• **Task set**:
[A] In the forum thread praising a car detail, which car does SubtleAggressiv admit to never having thought much of?
[B] Extend the forum thread praising a car detail by writing the next part after its last reply.

• **Extract provided**:
####################

Fantastic job as ever, Kelly.

When (yes, when  ) I've got my supercar, I can assure you that you'll get the job of preparing it.

Thanks for taking the time to do the excellent writeup!

S


----------



## dsms

Outstanding work on all levels, just fantastic workmanship and the end result as usual!

-Dave


----------



## [email protected]

thats some job you did there hats off to you 

that we air DA you have is handy might look into one myself

white zonda is semi material :doublesho:doublesho


----------



## Guest

I'm utterly speehless.

Wow, just Wow.:thumb:


----------



## PJS

Superb results as always Kelly.


----------



## SamurI

Amazing results kelly.

Always enjoy reading your write-ups to see exactly what CAN be achived. I honestly belive your bluring the lines of detailing and restoration for the better.

Those plastic look fantasic and most importantly Factory!

Whats next?


----------



## pringle_addict

What a fantastic job and a lovely write up - very detailed - perfect!

Just from curiosity, what benefits/drawbacks does the air powered mirka have over a regular DA/Rotary? It looks like its used only for small areas - is it too aggressive for larger panels, or just the head's a bit small?


----------



## giblet

This thread made my laptop crash, but was worth it! Amazing work as always, if my lotto numbers ever come up i'll give you a call


----------



## ads2k

Bloody Hell Kelly that was EPIC ..... 

Incredible work and attention paid to a truly monsterous piece of automotive art.


----------



## Nanolex

Outstanding job, I'm truly amazed by the attention to the details! You've definitely deserved that passenger seat!


----------



## SubtleAggressiv

Amazing work. Never thought much of the Ford GT but I stand corrected.:argie:
I really really like the painted plastics, looks damn good :thumb: my friend was at that same show lol.

Once again, great work


----------



## Auto Detox

Oh yeah that's it right there dude !


----------



## *MAGIC*

Not bad for an afternoons work :lol: 

I must admit I am loving it when cars come in that require more than just correction like bits that need spraying and replacing its great and does the whole job much more justice :thumb:

I have a car in at the moment that is having a signature detail and requires paint, new bits and bobs and I love it :thumb:

Great job mate.

Robbie


----------



## ribena

awesome


----------



## gb270

Wow is the only word i will use


----------



## Perfection Detailing

Outstanding work Kelly and the attention to detail on the other parts really makes the detail, nice one mate.

Oh, and you lucky boy looks like you had a great day out with a very happy customer :thumb:

Neil


----------



## zedman

phenomenal stuff - as always!

quick q, the black spray you use, is that able to be used for fixing old plastic bumpers that are going white, faded and horrible?


----------



## superAndre

Speechless.Simply STATE OF THE ART.

####################

• **Material provided**:
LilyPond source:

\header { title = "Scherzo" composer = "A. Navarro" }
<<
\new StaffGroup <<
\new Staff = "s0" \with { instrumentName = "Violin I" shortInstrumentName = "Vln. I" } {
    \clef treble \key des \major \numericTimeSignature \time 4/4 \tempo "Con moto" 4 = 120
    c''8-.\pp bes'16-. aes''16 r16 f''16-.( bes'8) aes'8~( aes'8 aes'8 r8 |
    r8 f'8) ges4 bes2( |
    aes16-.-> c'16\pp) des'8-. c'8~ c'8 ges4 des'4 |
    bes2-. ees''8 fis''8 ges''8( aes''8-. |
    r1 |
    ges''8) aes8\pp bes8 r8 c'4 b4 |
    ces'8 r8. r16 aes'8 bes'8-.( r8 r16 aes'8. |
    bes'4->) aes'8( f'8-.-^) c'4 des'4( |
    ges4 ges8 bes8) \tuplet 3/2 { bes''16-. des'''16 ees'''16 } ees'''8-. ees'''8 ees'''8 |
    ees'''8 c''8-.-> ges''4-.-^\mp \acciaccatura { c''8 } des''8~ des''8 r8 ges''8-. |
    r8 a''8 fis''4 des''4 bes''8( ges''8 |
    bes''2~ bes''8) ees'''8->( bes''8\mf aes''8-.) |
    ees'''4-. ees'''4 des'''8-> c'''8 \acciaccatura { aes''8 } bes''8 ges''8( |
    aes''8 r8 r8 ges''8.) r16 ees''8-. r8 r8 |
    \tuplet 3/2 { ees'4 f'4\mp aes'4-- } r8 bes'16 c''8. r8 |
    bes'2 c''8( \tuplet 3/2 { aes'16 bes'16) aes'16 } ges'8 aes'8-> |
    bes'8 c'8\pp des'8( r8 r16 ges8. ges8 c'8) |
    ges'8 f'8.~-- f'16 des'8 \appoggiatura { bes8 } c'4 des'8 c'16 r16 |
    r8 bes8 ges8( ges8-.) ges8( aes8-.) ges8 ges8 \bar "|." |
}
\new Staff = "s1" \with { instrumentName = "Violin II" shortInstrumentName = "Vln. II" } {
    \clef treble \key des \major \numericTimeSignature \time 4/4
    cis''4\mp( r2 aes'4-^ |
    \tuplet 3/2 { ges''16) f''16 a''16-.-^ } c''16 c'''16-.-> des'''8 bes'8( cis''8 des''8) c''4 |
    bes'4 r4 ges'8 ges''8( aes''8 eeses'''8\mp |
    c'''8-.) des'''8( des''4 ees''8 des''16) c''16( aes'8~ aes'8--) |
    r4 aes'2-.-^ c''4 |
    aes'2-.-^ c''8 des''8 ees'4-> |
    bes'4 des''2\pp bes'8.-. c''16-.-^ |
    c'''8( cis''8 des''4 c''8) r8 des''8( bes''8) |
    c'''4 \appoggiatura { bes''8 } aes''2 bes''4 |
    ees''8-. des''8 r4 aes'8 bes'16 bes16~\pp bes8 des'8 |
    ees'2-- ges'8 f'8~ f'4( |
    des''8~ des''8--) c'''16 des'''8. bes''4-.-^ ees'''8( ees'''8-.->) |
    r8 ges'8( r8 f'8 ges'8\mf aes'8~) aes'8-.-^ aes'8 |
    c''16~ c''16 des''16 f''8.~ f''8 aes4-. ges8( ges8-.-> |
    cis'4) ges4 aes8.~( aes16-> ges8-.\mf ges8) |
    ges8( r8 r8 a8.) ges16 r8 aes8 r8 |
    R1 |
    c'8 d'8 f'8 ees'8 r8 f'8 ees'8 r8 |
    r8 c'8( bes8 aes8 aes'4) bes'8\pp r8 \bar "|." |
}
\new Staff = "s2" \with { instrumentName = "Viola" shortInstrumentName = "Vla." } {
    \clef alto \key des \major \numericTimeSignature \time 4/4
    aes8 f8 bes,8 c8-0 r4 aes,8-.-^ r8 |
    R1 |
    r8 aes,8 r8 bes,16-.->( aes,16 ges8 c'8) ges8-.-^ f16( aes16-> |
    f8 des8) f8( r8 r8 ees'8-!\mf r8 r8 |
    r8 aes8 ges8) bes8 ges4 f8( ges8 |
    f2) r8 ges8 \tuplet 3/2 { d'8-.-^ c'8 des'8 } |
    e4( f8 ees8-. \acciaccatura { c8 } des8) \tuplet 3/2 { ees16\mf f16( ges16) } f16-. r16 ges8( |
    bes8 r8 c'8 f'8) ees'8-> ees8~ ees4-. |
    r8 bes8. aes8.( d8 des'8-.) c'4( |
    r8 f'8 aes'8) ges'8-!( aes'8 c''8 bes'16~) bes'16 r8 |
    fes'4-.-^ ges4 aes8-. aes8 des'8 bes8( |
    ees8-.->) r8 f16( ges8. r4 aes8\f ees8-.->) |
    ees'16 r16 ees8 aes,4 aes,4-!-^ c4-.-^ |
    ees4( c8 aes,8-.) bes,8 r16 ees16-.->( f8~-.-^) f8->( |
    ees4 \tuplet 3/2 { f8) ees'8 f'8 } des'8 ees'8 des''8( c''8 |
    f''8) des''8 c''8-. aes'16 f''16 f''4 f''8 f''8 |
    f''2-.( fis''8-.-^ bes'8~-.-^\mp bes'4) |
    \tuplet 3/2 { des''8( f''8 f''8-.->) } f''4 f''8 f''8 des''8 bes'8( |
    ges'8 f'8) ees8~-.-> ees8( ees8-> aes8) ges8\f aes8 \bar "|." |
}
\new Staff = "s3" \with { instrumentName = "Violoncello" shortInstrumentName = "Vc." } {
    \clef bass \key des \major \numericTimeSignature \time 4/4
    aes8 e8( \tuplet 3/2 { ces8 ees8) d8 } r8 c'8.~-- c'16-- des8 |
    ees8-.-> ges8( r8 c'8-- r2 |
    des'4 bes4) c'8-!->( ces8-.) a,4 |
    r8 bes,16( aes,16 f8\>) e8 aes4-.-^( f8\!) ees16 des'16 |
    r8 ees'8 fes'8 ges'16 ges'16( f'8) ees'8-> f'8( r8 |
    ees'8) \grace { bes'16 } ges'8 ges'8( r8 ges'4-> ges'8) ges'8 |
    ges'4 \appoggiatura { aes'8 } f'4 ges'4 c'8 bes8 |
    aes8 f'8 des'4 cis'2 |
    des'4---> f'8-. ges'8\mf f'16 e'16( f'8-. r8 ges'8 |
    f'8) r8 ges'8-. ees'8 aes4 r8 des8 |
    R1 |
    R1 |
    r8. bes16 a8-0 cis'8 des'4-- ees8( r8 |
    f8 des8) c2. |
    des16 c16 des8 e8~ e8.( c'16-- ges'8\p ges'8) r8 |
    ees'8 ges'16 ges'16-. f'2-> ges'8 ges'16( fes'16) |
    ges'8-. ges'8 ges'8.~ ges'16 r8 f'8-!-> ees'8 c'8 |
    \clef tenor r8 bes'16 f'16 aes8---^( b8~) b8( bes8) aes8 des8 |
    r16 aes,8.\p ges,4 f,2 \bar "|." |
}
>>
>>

####################

• **Results in order**:
[A] The Ford GT.

[B]
----------



## Daniel C

Really enjoyed that write up. Awesome


----------



## elmafud

simply superb, where can i get that astral black vinyl and plastic paint looks to be good stuff? :thumb:


----------



## B&B Autostyle

As usual,mega work. The KDS posts just keep getting better,a joy to read.


----------



## Choc

I'm simply blown away! :thumb::thumb::thumb:


----------



## Automake

Simply fantastic, an excellent write up with some great pics and your work is outstanding!


----------



## Carn

Truly inspirational work Kelly :thumb:

I may have missed it but what was the LSP used on this beauty?


----------



## Bo2007

epic write up and looks like a great day!


----------



## RandomlySet

wow! amazing! sod the staff, I bet even as a general member of the public driving on the motorway that would have been an awesome site to see!

Was there any "duplicate" cars? They all seem to be different (ie, 1 of each make/model)


----------



## marq.fcb

awesome job


----------



## Pymzola

Excellent job and an inspiration as always. Never met Kelly but a friend of his Jason showed me his website and ever since I have always checked out his works and videos. Such a pleasure to watch.

Makes me want to get out and clean my car as it's been a week lol. Weather looks like it's going to tip it down so no detailing for me this week end


----------



## 6FIEND

Simply outstanding writeup!
Great read, and yes that White Zonda is definitely jaw dropping as well!


----------



## PaulN

Smashing work :argie:

What has the GT40 been used for? Looks like Gumball type things by the state of it...

Cheers

PaulN


----------



## m4rkie23

That is an incredible day! Fairplay, your work is stunning.


----------



## juicy 666

Amazing job and amazing car! loving the orange diablo too!


----------



## Shug

On this photo:








I couldn't help but think thats what it'd be like if Ford made a GT taxi cab :lol:


----------



## Yoghurtman

PORN

all of it - porn!

The Car
The Detail
the Vid

:thumb:


----------



## spursfan

Kelly, jaw dropping stuff. will have to try to get there next year. Am on hols for this years


----------



## n_d_fox

Legend !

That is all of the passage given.